The more I think about it, the more convinced I am that while we think of the world in terms of objects, things, entities, etc. indeed all these are temporary constructs.  Activities, and their change, seems to be all that is going on around us.  And everything that comes across as objects, I believe, is simply a set of activities in progress that our senses "snapshot" into an object, temporarily, ephemerally, persisting/materializing it in our memories, as though it is a fixed, permanent thing.  Even though it isn't.  Our societies, even our languages, seem to be geared towards "things", not "activities", geared towards particles and objects, not waves and processes.  THe plate of chili chow mein in front of me, seems to be an object, but in fact is something that was flour and water and a bunch of other things that came together into an activity for a short period of time and then disappeared.  It is just a temporary materialization of something we observe and experience.  SOmething that exists only for a moment, and in our senses.

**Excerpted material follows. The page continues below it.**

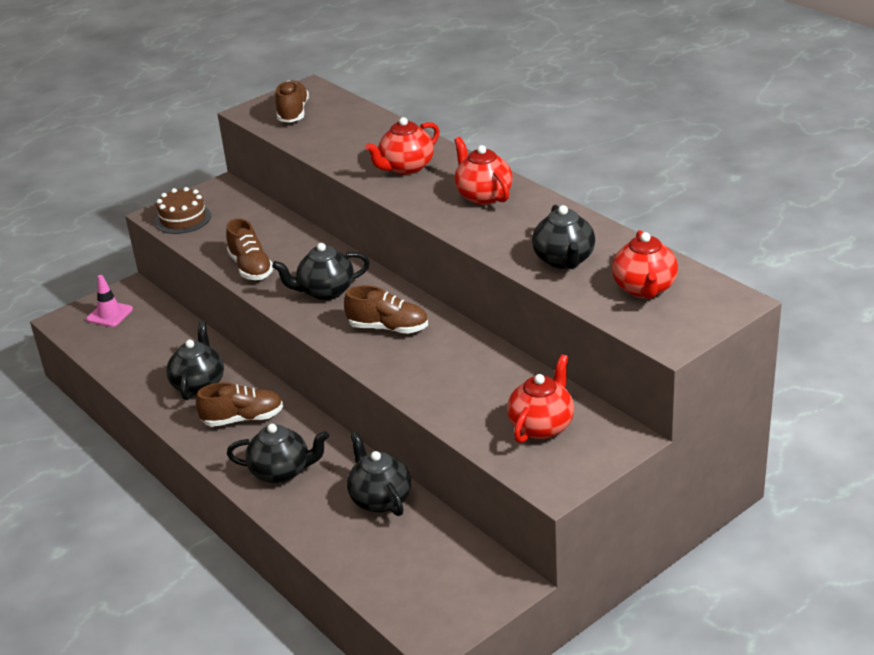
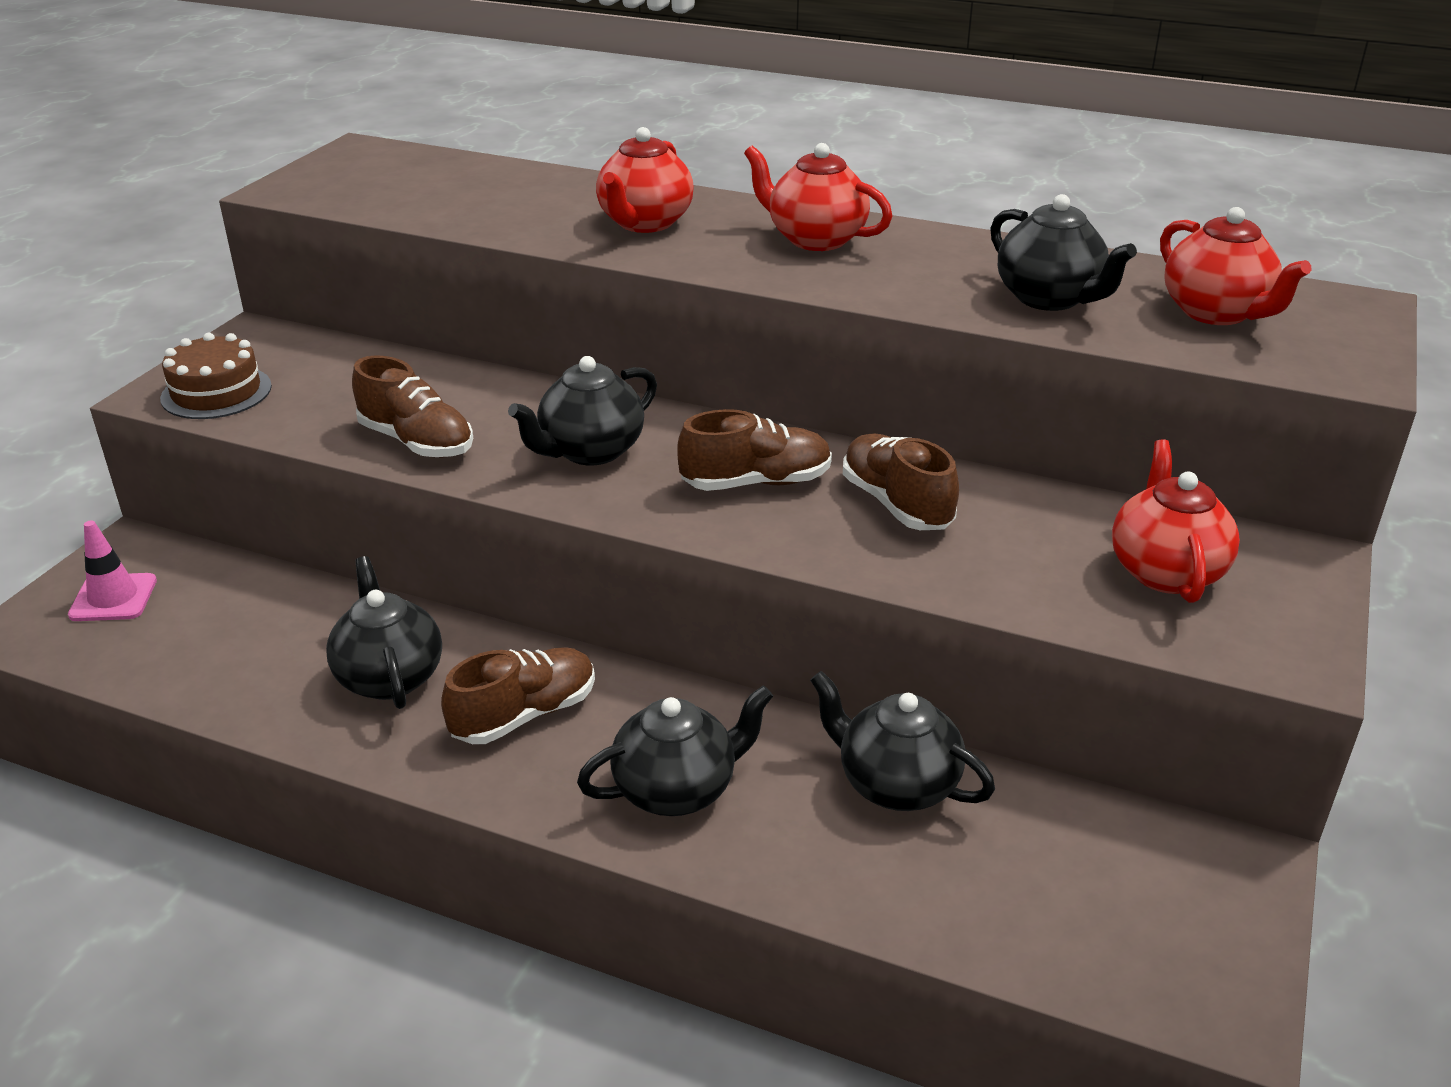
camera: 30 degrees left, 0 degrees up
brown shoe [275,80,309,123] -> brown shoe moved to [843,434,959,530]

I get the distinct sense that we must improve our ability to articulate actions, activities, processes, and think in these terms more so than in terms of objects, and to think of objects as transient materializations of activities.  And as I think of this, my thoughts drift off to computing.  Us computer scientists, and IT practitioners, are horrible, and horribly primitive, at articulating actions, activities, processes.  Even in purer object-oriented languages, most of the code seems to be about articulating actions.  Whether it is software actions, like "book me a flight to London" or "balance my checkbook" or "repair a customer's credit" or whatever, or more "concrete" actions like commands to a robot to "go to Vishal's office with a cup of tea".  Our ability to articulate actions succinctly and precisely, being able to extend, compose, project on or decompose actions is extremely primitive.  We are still in the dark ages in this regard, and we must improve.  This is one of my endeavors with the work on River and much more needs to be done here.

But all that is for a different day.  Today is about Dilli.  And to head out with some friends on a last evening here for this trip, to observe, and participate in, some activities, to make some memories, in a memorable place.  For Delhi is more than memorable, it is a permanent memory.